THE example, however, best matches a picture in which the computing
resources of the largest corporation consist of a single mainframe,
all of its many terabytes of data concentrated in one place,
susceptible to a single disaster.
Bud Stoddard, the chief executive of AmeriVault, a rival company based
in Boston that offers online backup services, says corporate data is
distributed across thousands of servers and desktops. "Disasters
happen every day, but they hit a server, or a department, or a
building." he said. "They do not take out an enterprise's total data
set."
His company - as well as Iron Mountain - offers online disaster
protection by copying data via the Internet to off-site servers. This
eliminates the problem of limited bandwidth, as only incremental
changes to a file, not the entire file, need to be sent. It also
eliminates another potential problem: a faulty tape, discovered only
when it is needed for restoration.
Because of falling storage and bandwidth costs, it's now economically
feasible to prepare for disaster by going digital instead of diesel,
using a secure Internet connection to make an offsite mirror image of
a corporation's vital data.
And should catastrophe strike, a company need not wait hours or days
for its backup data to return by wire: AmeriVault can load 500
gigabytes of backed-up data onto a portable drive, then speed it to a
client. For that rare emergency, the trusty Econoline can be summoned
for duty.
Had Time Warner used the Internet to back up its data, the company
would not now find itself reassuring its millions of subscribers -
21.7 million on AOL alone - that only employee information was in the
missing tapes.
The company has offered to the individuals listed in the database a
one-year subscription to Equifax's Credit Watch service. Iron Mountain
has not stepped forward to pick up the bill. It adheres to the same
view as photo processors: if something goes wrong when your film is in
their possession, they'll replace the film, but they take no
responsibility for the lost photos.
"Under standard liability, we are not responsible for the information
stored on the tape," said Melissa Burman, an Iron Mountain
spokeswoman. "That's because we never know what information is stored
on any particular backup tape."
But when a missing tape could expose hundreds of thousands of people
to identity theft through no fault of their own, many of whom may
retain lawyers happy to work on contingency, Iron Mountain and similar
companies are probably glad they never know the contents.

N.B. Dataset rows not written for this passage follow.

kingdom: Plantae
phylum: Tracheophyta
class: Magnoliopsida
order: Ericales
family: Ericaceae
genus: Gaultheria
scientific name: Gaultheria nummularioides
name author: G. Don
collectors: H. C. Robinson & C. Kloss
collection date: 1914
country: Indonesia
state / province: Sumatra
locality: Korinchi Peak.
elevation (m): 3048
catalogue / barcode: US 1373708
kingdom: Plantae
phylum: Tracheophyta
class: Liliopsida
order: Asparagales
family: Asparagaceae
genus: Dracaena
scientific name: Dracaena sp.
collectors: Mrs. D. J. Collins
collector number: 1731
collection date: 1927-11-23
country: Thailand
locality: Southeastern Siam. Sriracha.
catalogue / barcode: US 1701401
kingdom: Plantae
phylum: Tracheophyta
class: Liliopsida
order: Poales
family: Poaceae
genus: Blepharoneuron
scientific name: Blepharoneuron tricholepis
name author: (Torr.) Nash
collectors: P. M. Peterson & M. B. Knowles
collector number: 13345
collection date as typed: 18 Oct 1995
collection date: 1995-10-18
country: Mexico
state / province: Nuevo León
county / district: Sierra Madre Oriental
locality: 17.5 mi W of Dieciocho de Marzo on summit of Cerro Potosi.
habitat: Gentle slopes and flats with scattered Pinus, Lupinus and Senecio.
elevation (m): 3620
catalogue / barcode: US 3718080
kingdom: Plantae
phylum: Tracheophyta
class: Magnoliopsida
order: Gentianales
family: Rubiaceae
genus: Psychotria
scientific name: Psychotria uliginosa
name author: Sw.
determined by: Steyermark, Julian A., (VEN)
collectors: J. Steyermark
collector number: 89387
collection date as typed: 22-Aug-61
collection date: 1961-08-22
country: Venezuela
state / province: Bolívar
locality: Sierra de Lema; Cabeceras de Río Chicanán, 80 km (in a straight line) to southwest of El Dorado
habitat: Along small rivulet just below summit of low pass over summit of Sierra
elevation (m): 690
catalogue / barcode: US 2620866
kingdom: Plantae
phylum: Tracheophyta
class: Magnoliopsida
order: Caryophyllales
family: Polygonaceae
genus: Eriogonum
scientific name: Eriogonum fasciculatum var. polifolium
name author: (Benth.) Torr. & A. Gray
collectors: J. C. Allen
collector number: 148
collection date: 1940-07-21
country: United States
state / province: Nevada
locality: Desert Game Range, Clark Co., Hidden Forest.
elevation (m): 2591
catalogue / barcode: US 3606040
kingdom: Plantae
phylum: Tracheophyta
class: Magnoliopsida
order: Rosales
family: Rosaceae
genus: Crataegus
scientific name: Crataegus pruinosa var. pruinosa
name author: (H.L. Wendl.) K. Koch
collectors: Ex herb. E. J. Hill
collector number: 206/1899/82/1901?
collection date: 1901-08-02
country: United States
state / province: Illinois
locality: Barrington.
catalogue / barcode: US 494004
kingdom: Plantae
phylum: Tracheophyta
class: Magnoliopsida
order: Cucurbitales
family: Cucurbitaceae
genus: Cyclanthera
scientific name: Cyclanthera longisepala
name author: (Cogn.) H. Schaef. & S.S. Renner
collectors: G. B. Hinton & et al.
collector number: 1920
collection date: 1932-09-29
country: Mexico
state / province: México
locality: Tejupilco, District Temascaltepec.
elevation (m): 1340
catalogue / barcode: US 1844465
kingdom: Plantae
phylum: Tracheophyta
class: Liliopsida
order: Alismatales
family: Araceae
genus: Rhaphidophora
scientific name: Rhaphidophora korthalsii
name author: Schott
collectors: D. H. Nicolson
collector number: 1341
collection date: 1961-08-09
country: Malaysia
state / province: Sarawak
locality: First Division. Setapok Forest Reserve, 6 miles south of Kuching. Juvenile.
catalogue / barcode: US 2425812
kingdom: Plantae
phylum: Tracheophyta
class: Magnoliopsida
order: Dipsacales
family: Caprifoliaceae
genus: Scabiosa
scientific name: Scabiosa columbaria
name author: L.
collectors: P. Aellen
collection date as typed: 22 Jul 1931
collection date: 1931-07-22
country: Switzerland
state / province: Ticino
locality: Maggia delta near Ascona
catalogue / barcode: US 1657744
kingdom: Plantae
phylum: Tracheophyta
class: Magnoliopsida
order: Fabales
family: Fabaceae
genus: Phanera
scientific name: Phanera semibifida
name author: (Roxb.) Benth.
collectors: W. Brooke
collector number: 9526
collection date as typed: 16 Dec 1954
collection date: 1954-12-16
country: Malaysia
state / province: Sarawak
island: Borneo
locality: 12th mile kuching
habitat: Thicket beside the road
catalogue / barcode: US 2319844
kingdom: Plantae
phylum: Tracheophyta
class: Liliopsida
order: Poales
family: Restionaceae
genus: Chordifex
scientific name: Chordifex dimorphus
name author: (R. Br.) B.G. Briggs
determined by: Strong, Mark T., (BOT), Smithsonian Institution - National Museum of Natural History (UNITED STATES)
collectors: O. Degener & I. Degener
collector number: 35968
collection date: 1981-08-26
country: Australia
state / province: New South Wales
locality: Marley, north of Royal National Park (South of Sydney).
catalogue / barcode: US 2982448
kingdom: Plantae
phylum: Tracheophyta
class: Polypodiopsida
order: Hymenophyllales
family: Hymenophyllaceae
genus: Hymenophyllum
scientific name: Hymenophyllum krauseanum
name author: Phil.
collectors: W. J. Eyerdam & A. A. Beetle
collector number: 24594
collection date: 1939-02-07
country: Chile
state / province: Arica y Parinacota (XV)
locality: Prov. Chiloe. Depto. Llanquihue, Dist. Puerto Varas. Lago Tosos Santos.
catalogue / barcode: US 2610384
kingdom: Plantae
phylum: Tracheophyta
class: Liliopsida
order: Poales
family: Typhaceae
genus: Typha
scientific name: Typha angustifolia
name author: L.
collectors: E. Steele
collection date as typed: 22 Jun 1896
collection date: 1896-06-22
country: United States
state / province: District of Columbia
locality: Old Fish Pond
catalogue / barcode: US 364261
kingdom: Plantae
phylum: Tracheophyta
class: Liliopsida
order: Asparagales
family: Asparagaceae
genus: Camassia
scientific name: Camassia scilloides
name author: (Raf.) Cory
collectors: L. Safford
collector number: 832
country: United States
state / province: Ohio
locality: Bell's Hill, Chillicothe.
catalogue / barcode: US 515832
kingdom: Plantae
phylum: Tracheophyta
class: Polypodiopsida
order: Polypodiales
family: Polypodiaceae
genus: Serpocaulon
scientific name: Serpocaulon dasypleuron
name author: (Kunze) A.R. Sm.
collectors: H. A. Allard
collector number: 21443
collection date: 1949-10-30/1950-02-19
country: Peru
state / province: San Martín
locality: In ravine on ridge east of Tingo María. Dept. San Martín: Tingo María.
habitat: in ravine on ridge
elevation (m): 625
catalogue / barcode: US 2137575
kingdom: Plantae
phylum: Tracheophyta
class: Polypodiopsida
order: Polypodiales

This unfortunate event, seemingly similar to a long list of recently
revealed security incidents involving other companies and
organizations, should stand apart for one reason: it could have been
avoided so easily. It would have been a nonevent had Time Warner
encrypted its personnel files before shipping them.
Mr. Stickley of Trace Security advocates making encryption a matter of
law: "The government should be stepping in and say, 'You must encrypt
information that can ruin people's lives,' " he said. "It's that
simple."
-=-
Randall Stross is a historian and author based in Silicon Valley.